Two lines in the data below mark the range: the one with "For each pixel u v, give camera depth d (m)." and the one with "60 205 1.28". Return both, along with every line between them, exactly.
── RECORD EXCERPTS ──
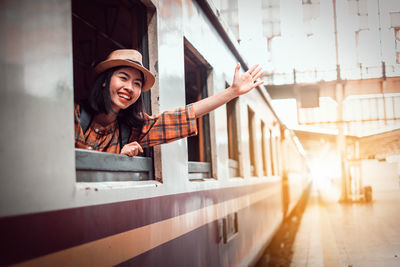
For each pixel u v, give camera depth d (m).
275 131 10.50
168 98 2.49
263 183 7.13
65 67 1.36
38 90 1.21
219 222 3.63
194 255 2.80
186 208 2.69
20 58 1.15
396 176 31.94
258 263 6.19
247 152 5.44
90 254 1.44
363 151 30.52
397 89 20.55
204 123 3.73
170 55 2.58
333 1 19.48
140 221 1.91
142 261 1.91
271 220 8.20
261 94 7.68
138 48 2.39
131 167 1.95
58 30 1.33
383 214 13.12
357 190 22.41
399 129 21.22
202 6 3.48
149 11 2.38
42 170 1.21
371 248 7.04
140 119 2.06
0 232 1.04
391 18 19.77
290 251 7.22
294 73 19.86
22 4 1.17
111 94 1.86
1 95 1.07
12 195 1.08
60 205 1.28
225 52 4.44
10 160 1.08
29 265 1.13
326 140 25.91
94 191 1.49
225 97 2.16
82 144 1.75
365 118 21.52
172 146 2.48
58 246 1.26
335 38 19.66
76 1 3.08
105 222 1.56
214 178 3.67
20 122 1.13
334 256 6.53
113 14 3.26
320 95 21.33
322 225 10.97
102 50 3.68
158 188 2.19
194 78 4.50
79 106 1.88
───
── RECORD EXCERPTS ──
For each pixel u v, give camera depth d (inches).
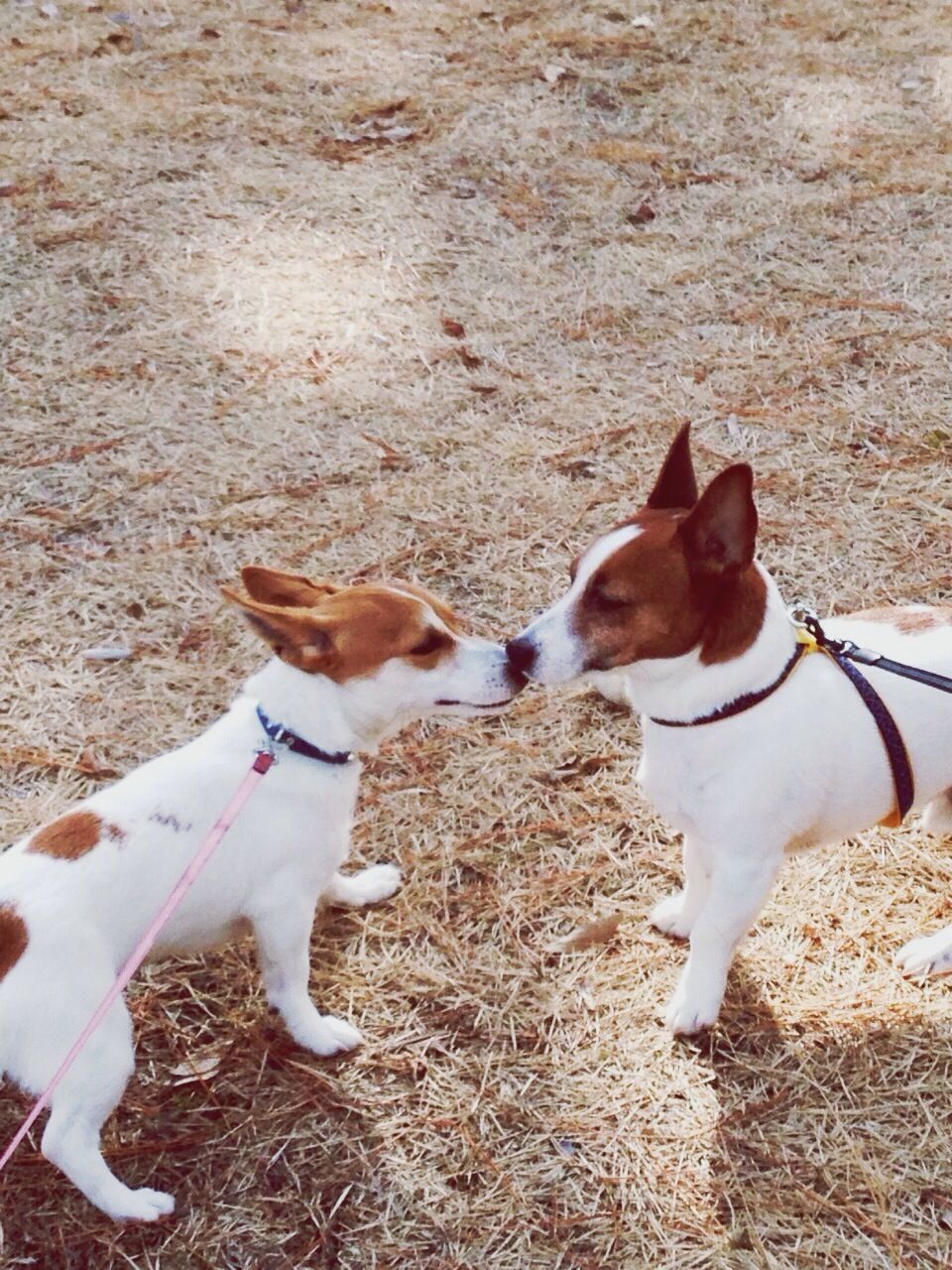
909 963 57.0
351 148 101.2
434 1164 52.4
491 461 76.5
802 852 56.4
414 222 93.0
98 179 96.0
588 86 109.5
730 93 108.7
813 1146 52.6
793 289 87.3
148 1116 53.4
───
── RECORD EXCERPTS ──
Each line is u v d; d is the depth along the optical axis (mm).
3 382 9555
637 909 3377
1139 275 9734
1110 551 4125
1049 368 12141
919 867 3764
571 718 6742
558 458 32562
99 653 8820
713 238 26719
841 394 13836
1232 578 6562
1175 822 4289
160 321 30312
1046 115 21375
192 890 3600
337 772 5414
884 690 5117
───
__RESULT FOR THIS EXERCISE__
For each pixel u v, give camera depth d (m).
275 131 10.50
168 98 2.49
263 183 7.13
65 67 1.36
38 90 1.21
219 222 3.63
194 255 2.80
186 208 2.69
20 58 1.15
396 176 31.94
258 263 6.19
247 152 5.44
90 254 1.44
363 151 30.52
397 89 20.55
204 123 3.73
170 55 2.58
333 1 19.48
140 221 1.91
142 261 1.91
271 220 8.20
261 94 7.68
138 48 2.39
131 167 1.95
58 30 1.33
383 214 13.12
357 190 22.41
399 129 21.22
202 6 3.48
149 11 2.38
42 170 1.21
371 248 7.04
140 119 2.06
0 232 1.04
391 18 19.77
290 251 7.22
294 73 19.86
22 4 1.17
111 94 1.86
1 95 1.07
12 195 1.08
60 205 1.28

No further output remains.